• [Task to complete]: The answer must be an exact transcription of the lines below from the first through the one containing "2: (352, 220)", with the pictures left out; please add nothing else.

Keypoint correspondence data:
########################################
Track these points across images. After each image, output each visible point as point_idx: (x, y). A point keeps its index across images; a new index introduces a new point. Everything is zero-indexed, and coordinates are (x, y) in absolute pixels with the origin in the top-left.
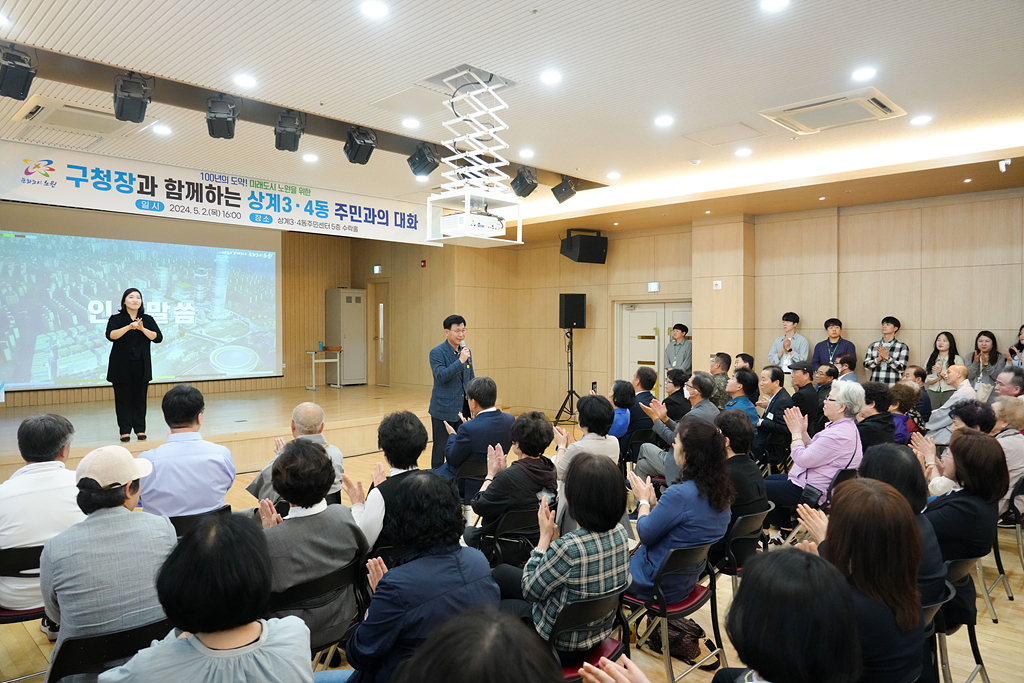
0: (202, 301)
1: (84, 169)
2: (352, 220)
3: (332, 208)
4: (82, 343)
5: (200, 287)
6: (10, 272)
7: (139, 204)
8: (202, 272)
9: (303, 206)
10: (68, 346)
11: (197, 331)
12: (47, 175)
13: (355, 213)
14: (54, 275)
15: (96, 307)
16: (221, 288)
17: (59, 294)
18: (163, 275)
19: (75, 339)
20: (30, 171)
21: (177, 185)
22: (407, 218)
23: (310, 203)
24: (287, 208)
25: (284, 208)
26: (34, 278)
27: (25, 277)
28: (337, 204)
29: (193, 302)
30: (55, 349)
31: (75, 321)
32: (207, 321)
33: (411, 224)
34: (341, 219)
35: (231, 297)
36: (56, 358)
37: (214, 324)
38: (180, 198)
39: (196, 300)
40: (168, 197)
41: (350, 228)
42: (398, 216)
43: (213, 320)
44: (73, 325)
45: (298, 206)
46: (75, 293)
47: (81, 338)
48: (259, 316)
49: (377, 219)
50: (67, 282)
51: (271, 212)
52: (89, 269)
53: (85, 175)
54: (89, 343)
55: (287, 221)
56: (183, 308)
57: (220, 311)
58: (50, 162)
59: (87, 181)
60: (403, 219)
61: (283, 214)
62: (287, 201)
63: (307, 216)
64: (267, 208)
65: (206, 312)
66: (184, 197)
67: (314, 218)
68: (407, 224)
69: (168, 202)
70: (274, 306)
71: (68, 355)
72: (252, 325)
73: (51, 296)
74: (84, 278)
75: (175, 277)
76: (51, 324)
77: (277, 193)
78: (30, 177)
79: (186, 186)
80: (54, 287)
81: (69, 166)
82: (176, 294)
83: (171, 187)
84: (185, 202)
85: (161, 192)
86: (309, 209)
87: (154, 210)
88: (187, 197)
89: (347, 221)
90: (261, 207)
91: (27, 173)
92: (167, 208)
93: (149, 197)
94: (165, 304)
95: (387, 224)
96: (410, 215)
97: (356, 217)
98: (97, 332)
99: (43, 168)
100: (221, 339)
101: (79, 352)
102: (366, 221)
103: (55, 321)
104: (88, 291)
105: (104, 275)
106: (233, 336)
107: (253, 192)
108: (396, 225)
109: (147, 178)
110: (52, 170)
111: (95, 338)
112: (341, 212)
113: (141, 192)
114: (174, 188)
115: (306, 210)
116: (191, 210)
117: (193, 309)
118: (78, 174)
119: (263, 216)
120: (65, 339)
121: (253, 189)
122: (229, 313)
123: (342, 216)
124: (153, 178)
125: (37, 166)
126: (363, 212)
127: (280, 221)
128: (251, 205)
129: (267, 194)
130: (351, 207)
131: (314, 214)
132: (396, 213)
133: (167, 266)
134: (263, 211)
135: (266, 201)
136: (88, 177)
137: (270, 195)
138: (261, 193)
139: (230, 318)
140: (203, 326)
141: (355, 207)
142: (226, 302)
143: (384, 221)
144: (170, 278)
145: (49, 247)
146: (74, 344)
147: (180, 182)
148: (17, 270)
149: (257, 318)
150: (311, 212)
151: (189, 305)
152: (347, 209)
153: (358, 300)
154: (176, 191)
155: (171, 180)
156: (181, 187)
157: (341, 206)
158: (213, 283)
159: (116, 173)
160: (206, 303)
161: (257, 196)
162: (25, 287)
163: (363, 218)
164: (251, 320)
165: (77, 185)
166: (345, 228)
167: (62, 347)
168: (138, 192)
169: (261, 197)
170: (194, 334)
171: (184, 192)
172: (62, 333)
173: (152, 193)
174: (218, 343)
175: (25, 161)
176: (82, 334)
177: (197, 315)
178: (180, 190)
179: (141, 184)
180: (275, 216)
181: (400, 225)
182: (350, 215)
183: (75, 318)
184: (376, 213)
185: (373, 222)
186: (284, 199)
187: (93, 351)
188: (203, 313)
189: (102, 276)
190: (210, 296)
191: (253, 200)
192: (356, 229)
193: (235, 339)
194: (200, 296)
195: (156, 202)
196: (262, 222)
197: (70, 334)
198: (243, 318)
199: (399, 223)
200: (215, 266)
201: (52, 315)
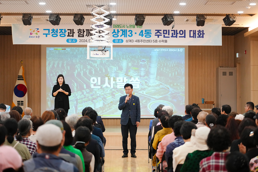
########################################
• [Answer area]:
Track these points across images. After each image, output each visible point as point_idx: (x, y). A point keeps its index across images; a new index introduces a new point. Everything is zero-indexed, and coordinates are (x, y) in absolute pixels with the origin in the top-left.
0: (202, 301)
1: (84, 169)
2: (352, 220)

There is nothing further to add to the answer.